Building a skyscraper with glass windows means understanding the physics of light, geography, the spin of the earth and it's rotation around the sun, materials science etc.
Well yeah, designing them is hard, even making the glass is hard. Similarly, ancient civilization was full of buildings whose constructors did very complex things but didn't understand the second order effects and artisans that spent a lifetime honing their skills to work on it. But anyone that can dismiss them as uncomplicated because they're just stone shouldn't need to worry too much about the engineers and digital models and processes behind the glass ones either.
> Before you’ve noticed important details they are, of course, basically invisible. It’s hard to put your attention on them because you don’t even know what you’re looking for. But after you see them they quickly become so integrated into your intuitive models of the world that they become essentially transparent.
That quote really stuck out to me. Personally I help myself with this frequently by attempting to write down steps to recreate guides or other basic material - rubber ducking to a beginner essentially.

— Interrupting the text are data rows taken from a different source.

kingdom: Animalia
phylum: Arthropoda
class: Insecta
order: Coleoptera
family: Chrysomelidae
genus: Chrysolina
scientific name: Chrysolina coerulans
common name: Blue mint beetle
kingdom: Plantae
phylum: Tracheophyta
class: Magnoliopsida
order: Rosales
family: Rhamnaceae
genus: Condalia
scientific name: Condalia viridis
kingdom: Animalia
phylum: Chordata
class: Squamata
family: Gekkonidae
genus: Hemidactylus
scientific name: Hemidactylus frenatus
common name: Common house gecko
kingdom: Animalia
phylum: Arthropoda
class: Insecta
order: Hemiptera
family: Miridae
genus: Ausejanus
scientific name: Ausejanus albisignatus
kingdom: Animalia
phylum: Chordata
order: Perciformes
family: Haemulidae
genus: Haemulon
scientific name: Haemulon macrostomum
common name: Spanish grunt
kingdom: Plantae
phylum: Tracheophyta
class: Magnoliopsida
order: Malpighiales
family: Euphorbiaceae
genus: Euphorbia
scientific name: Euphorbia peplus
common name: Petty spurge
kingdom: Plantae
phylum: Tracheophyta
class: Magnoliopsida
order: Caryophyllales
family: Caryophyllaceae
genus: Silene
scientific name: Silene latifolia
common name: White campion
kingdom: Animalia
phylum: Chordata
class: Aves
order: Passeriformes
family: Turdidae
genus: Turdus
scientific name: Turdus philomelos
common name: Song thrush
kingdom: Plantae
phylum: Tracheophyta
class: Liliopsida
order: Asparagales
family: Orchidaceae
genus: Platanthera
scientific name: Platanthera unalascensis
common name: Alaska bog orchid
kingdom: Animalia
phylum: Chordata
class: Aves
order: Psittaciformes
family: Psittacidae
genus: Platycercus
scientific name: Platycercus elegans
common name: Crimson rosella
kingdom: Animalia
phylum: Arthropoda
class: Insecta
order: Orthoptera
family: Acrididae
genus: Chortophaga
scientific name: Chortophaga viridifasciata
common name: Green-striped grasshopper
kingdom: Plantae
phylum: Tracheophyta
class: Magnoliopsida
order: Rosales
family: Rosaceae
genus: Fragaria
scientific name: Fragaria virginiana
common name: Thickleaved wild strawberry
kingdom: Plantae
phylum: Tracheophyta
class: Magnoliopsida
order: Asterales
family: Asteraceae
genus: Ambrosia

And yet the stylus was useless to the overwhelming majority of humans who ever lived because they were illiterate. And the stone houses required specialized knowledge held by the masons. And you can walk into any major research university and bump into scores of curious and driven people each holding more knowledge than Pliny the elder.
People seem to have this conception that the average premodern person could do anything from growing crops to coming up with Newtonian theories. No. The average premodern person died before the age the average modern person learned algebra.
Plenty of people master more than one domain. It's actually easier when the knowledge is more accessibly distributed in more generalised form, so you don't have to find out how to build stone vaults that don't collapse by trial and error
Ancient civilizations were full of laws people didn't control and property they didn't own, enforced by weapons they had no idea how to make imported from regions they knew nothing of and would have no opportunity to ever visit. And you didn't really understand the priest's explanation for why the gods had determined your infant sons deserved to die any better than the average person nowadays understands the antibiotics that could have enabled them not to die...
My biggest issues with ChromeOS revolve around crap keyboards, bad/clunky Linux implementations (unless you just replace ChromeOS, but why not just get a cheap or older laptop?), and not trusting Google at all.
"With that said, permacomputing is an anti-capitalist political project. It is driven by several strands of anarchism, decoloniality, intersectional feminism, post-marxism, degrowth, ecologism."
Even for myself, an anarchist, that jumble of ideologies isn't appealing.